READING TEXT:

"""

The first pleading in an action is called a "complaint." (In a minority of jurisdictions, the pleading may still be referred to as a "bill of complaint" or "declaration.") FRCP 10(a) requires that a complaint contain, at a minimum the following:
- a caption that contains the name of the court, the title of the action, the file number (provided by the court), and the names of all the parties
- a short and plain statement of facts which tend to show that the pleader is entitled to relief
- a demand for judgment for the relief to which plaintiff deems himself or herself entitled
- a signature of an attorney of record and the attorney's business address (or the party's signature and address, if not represented by an attorney)
- a short and plain statement of the grounds upon which the court's jurisdiction depends
FRCP 7 provides that the responsive pleading to a complaint is called an answer. It generally contains denials of the allegations in the complaint and/or new matters asserted as counterclaims or affirmative defenses. However, under FRCP12 and most states' rules, an interim responsive pleading may be in the form of a motion to dismiss or a motion for summary judgment, for such reasons as failure to state a claim, lack of jurisdiction, insufficiency of process, etc. These generally constitute "affirmative defenses" that do not speak to the specific facts alleged in the complaint but rather challenge the validity of the complaint on some other grounds.
Under FRCP 8, allegations in a pleading to which a responsive pleading is required are admitted unless they are specifically denied in the answer. Moreover, under the federal rules, the defendant is required to assert all defenses in the responsive pleading or they will be waived. As part of the responsive pleading, FRCP 13 permits the raising of a counterclaim against the plaintiff, or a cross-claim against a co-party or a third party claim against a non-party (who will be served and joined as a party). There must be a reply to a counterclaim or cross-claim. Amendments to pleadings are permitted in the furtherance of justice and on the terms deemed proper by the court (FRCP 15).
Pre-trial Procedure
Following the filing of all initial pleadings, there begins a period of "discovery" which enables each party to learn of evidence held by opposing or other parties to the action. Generally speaking, the scope of allowable discovery is broad: FRCP 26 provides that parties may obtain discovery on any matter, not privileged, which is relevant to the subject matter involved in the pending action. Discovery is accomplished by means of subpoenas; requests for inspection of documents, photographs, recordings, or other items of evidence; the taking of testimony of witnesses (usually by deposition ); review and copying of relevant records; written interrogatories (questions that must be answered under oath); written requests for admissions (requiring admission or denial of the facts posed); requests for physical or mental examination of a party; and often, visitation to sites, premises, or geographic locations relevant to the case.

"""

DATASET:

"""

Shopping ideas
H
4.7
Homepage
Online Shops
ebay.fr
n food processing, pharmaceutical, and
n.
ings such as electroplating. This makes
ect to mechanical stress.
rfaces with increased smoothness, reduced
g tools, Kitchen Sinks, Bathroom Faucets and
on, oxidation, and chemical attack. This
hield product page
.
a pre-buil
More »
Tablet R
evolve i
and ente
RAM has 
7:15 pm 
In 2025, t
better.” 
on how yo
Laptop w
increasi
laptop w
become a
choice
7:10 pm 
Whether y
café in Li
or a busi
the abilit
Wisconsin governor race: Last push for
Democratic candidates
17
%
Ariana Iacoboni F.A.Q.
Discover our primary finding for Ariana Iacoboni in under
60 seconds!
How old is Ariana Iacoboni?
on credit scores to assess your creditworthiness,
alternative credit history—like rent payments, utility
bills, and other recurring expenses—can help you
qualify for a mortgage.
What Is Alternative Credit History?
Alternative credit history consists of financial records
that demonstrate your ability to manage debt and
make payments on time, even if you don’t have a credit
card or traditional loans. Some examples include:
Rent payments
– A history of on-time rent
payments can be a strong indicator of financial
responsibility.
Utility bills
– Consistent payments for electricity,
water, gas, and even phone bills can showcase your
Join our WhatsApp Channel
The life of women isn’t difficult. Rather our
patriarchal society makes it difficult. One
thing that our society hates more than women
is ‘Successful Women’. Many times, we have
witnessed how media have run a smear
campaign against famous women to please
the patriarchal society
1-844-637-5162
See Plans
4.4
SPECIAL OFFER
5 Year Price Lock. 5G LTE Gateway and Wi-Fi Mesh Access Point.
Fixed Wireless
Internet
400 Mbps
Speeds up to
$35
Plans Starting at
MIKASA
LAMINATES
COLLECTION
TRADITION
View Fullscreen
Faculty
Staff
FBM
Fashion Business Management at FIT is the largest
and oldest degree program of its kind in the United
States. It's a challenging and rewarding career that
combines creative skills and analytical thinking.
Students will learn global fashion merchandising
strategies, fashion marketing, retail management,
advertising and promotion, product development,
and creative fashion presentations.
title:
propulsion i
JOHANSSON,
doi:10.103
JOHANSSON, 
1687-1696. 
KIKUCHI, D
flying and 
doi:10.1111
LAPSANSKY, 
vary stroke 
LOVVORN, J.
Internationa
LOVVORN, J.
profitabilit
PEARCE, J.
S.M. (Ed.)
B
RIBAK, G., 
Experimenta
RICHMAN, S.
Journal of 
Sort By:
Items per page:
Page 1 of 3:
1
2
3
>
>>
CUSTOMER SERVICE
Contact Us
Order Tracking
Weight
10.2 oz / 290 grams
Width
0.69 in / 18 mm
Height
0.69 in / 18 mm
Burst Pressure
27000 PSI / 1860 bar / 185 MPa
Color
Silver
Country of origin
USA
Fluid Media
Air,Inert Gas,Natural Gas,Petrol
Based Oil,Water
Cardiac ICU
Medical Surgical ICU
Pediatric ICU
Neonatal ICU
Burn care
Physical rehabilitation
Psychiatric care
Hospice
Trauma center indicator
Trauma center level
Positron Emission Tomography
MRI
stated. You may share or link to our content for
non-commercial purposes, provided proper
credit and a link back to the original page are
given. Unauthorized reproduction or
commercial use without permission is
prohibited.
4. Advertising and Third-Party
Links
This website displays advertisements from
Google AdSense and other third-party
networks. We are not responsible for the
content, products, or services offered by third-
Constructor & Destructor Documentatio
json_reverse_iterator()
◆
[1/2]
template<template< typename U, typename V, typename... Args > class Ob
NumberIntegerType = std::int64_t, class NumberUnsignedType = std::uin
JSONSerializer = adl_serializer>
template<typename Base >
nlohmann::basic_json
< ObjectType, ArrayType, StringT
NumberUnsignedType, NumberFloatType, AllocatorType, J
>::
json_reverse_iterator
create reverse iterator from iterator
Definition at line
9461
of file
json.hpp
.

"""

QUESTIONS ON THE MATERIAL:
• a. According to the civil procedure text, why must a defendant assert all defenses in the responsive pleading under the federal rules? Answer in one to three sentences.
• b. In the civil procedure text, what does FRCP 7 call the responsive pleading to a complaint?
• c. Reproduce the part of the civil procedure text starting with "- a short and plain statement of the" and going on through "some other grounds.".
Answer using only the civil procedure text, not the entries.

RESULTS IN ORDER:
• a. Under the federal rules, any defense the defendant leaves out of the responsive pleading is waived.

• b. An answer.

• c.
- a short and plain statement of the grounds upon which the court's jurisdiction depends
FRCP 7 provides that the responsive pleading to a complaint is called an answer. It generally contains denials of the allegations in the complaint and/or new matters asserted as counterclaims or affirmative defenses. However, under FRCP12 and most states' rules, an interim responsive pleading may be in the form of a motion to dismiss or a motion for summary judgment, for such reasons as failure to state a claim, lack of jurisdiction, insufficiency of process, etc. These generally constitute "affirmative defenses" that do not speak to the specific facts alleged in the complaint but rather challenge the validity of the complaint on some other grounds.